§ WORK INSTRUCTIONS
Pictures stay out of this copy, which runs from the first line of the material through the line containing "Multiply the total".

§ INPUT
········
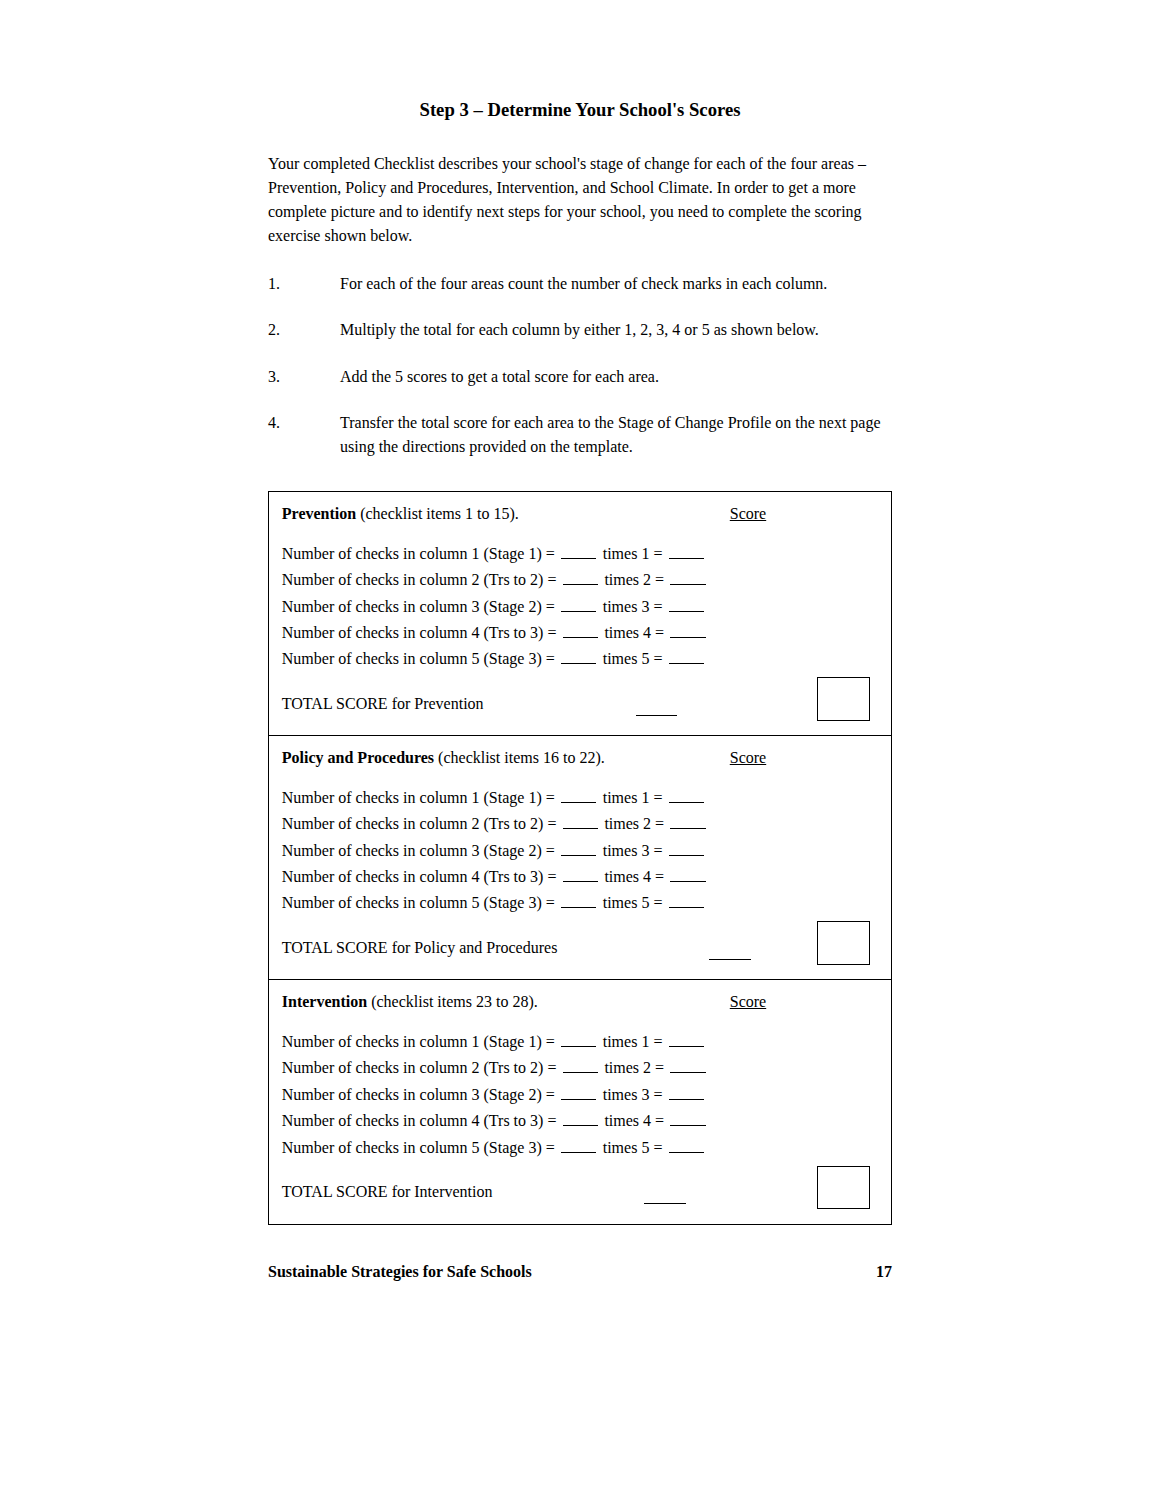Step 3 – Determine Your School's Scores
Your completed Checklist describes your school's stage of change for each of the four areas – Prevention, Policy and Procedures, Intervention, and School Climate. In order to get a more complete picture and to identify next steps for your school, you need to complete the scoring exercise shown below.
For each of the four areas count the number of check marks in each column.
Multiply the total for each column by either 1, 2, 3, 4 or 5 as shown below.
Add the 5 scores to get a total score for each area.
Transfer the total score for each area to the Stage of Change Profile on the next page using the directions provided on the template.
| Prevention (checklist items 1 to 15). Score Number of checks in column 1 (Stage 1) = times 1 = Number of checks in column 2 (Trs to 2) = times 2 = Number of checks in column 3 (Stage 2) = times 3 = Number of checks in column 4 (Trs to 3) = times 4 = Number of checks in column 5 (Stage 3) = times 5 = TOTAL SCORE for Prevention |
| Policy and Procedures (checklist items 16 to 22). Score Number of checks in column 1 (Stage 1) = times 1 = Number of checks in column 2 (Trs to 2) = times 2 = Number of checks in column 3 (Stage 2) = times 3 = Number of checks in column 4 (Trs to 3) = times 4 = Number of checks in column 5 (Stage 3) = times 5 = TOTAL SCORE for Policy and Procedures |
| Intervention (checklist items 23 to 28). Score Number of checks in column 1 (Stage 1) = times 1 = Number of checks in column 2 (Trs to 2) = times 2 = Number of checks in column 3 (Stage 2) = times 3 = Number of checks in column 4 (Trs to 3) = times 4 = Number of checks in column 5 (Stage 3) = times 5 = TOTAL SCORE for Intervention |
Sustainable Strategies for Safe Schools 17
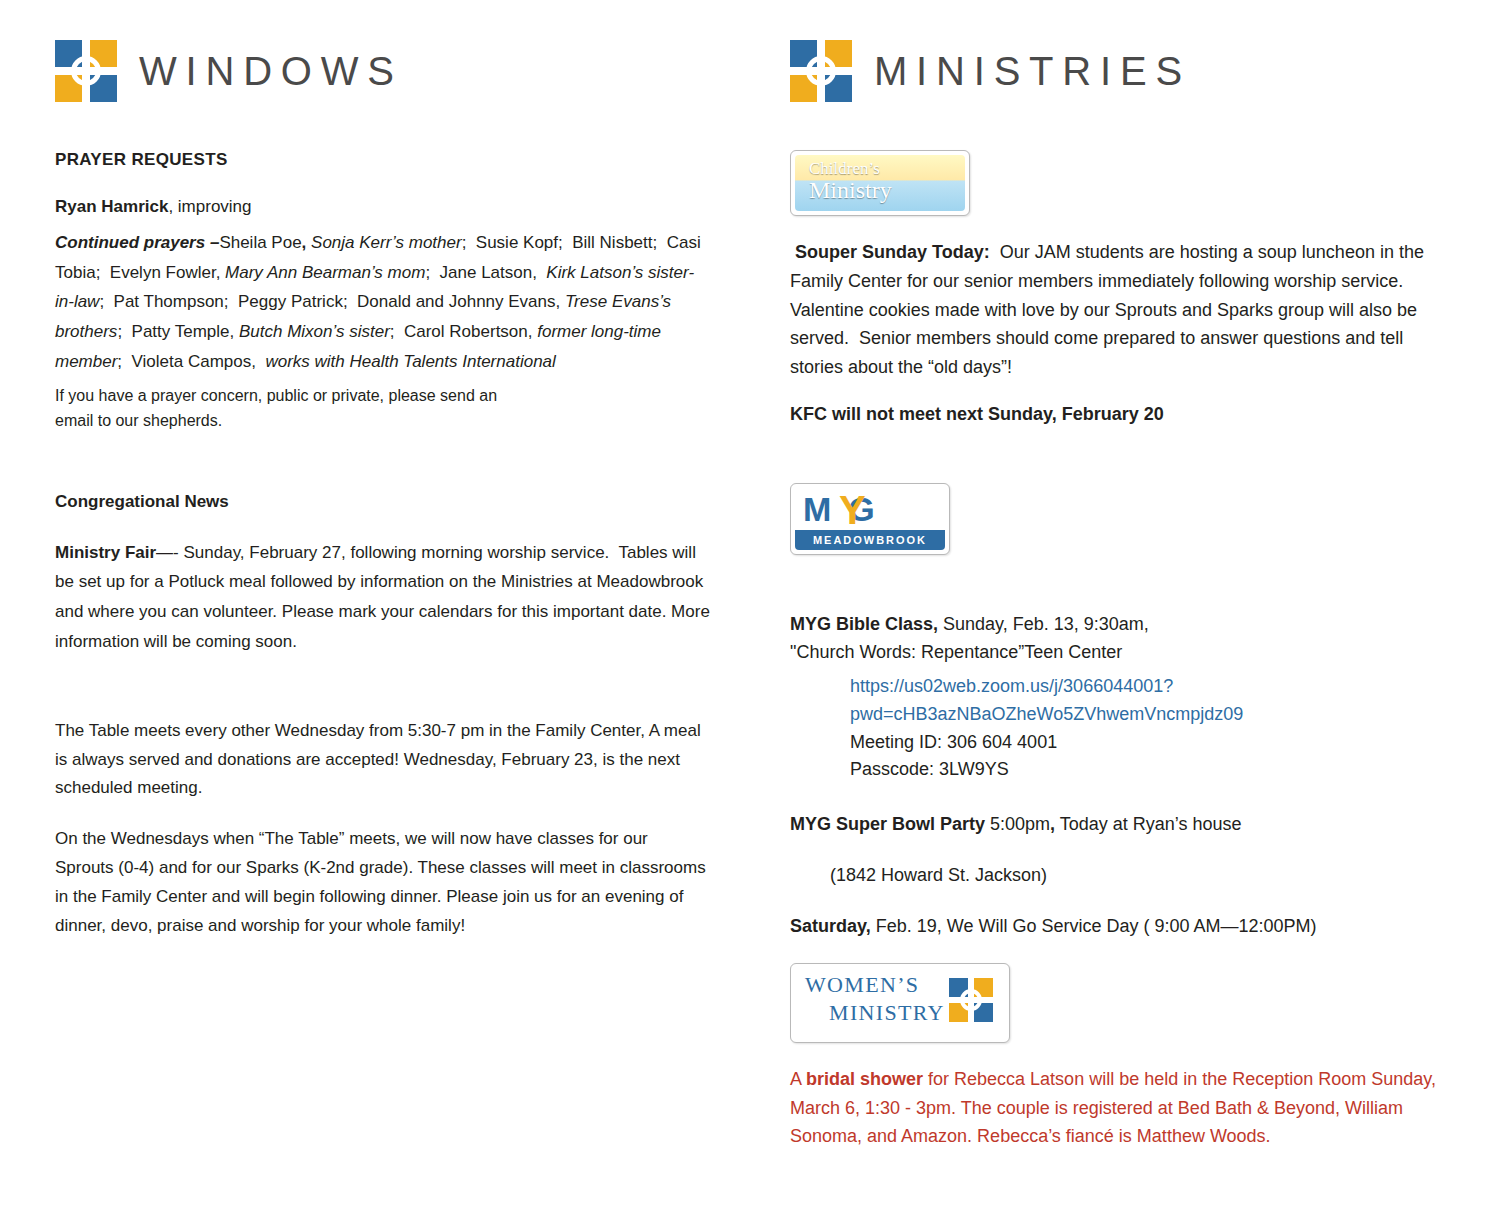Windows
PRAYER REQUESTS
Ryan Hamrick, improving
Continued prayers –Sheila Poe, Sonja Kerr’s mother; Susie Kopf; Bill Nisbett; Casi Tobia; Evelyn Fowler, Mary Ann Bearman’s mom; Jane Latson, Kirk Latson’s sister-in-law; Pat Thompson; Peggy Patrick; Donald and Johnny Evans, Trese Evans’s brothers; Patty Temple, Butch Mixon’s sister; Carol Robertson, former long-time member; Violeta Campos, works with Health Talents International
If you have a prayer concern, public or private, please send an
email to our shepherds.
Congregational News
Ministry Fair—- Sunday, February 27, following morning worship service. Tables will be set up for a Potluck meal followed by information on the Ministries at Meadowbrook and where you can volunteer. Please mark your calendars for this important date. More information will be coming soon.
The Table meets every other Wednesday from 5:30-7 pm in the Family Center, A meal is always served and donations are accepted! Wednesday, February 23, is the next scheduled meeting.
On the Wednesdays when “The Table” meets, we will now have classes for our Sprouts (0-4) and for our Sparks (K-2nd grade). These classes will meet in classrooms in the Family Center and will begin following dinner. Please join us for an evening of dinner, devo, praise and worship for your whole family!
Ministries
Children’s Ministry
Souper Sunday Today: Our JAM students are hosting a soup luncheon in the Family Center for our senior members immediately following worship service. Valentine cookies made with love by our Sprouts and Sparks group will also be served. Senior members should come prepared to answer questions and tell stories about the “old days”!
KFC will not meet next Sunday, February 20
M G Y MEADOWBROOK
MYG Bible Class, Sunday, Feb. 13, 9:30am,
"Church Words: Repentance”Teen Center
https://us02web.zoom.us/j/3066044001?
pwd=cHB3azNBaOZheWo5ZVhwemVncmpjdz09
Meeting ID: 306 604 4001
Passcode: 3LW9YS
MYG Super Bowl Party 5:00pm, Today at Ryan’s house
(1842 Howard St. Jackson)
Saturday, Feb. 19, We Will Go Service Day ( 9:00 AM—12:00PM)
WOMEN’S MINISTRY
A bridal shower for Rebecca Latson will be held in the Reception Room Sunday, March 6, 1:30 - 3pm. The couple is registered at Bed Bath & Beyond, William Sonoma, and Amazon. Rebecca’s fiancé is Matthew Woods.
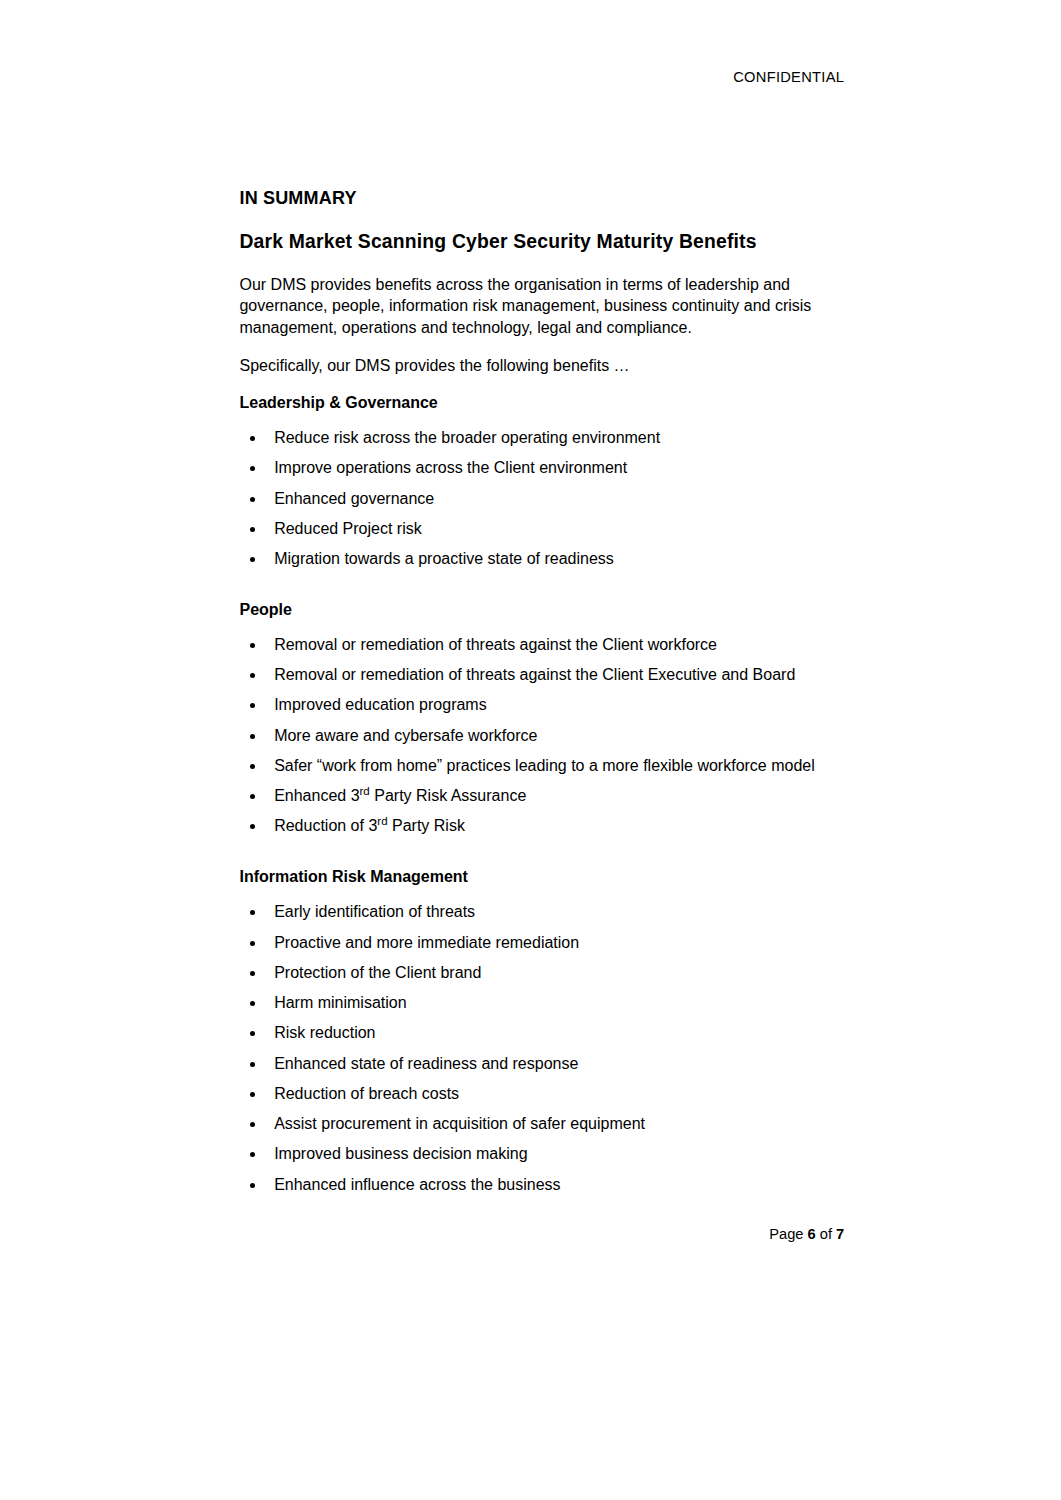CONFIDENTIAL
IN SUMMARY
Dark Market Scanning Cyber Security Maturity Benefits
Our DMS provides benefits across the organisation in terms of leadership and governance, people, information risk management, business continuity and crisis management, operations and technology, legal and compliance.
Specifically, our DMS provides the following benefits …
Leadership & Governance
Reduce risk across the broader operating environment
Improve operations across the Client environment
Enhanced governance
Reduced Project risk
Migration towards a proactive state of readiness
People
Removal or remediation of threats against the Client workforce
Removal or remediation of threats against the Client Executive and Board
Improved education programs
More aware and cybersafe workforce
Safer “work from home” practices leading to a more flexible workforce model
Enhanced 3rd Party Risk Assurance
Reduction of 3rd Party Risk
Information Risk Management
Early identification of threats
Proactive and more immediate remediation
Protection of the Client brand
Harm minimisation
Risk reduction
Enhanced state of readiness and response
Reduction of breach costs
Assist procurement in acquisition of safer equipment
Improved business decision making
Enhanced influence across the business
Page 6 of 7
········
§ SOLUTION TO THIS EXERCISE
Step 3 – Determine Your School's Scores
Your completed Checklist describes your school's stage of change for each of the four areas – Prevention, Policy and Procedures, Intervention, and School Climate. In order to get a more complete picture and to identify next steps for your school, you need to complete the scoring exercise shown below.
For each of the four areas count the number of check marks in each column.
Multiply the total for each column by either 1, 2, 3, 4 or 5 as shown below.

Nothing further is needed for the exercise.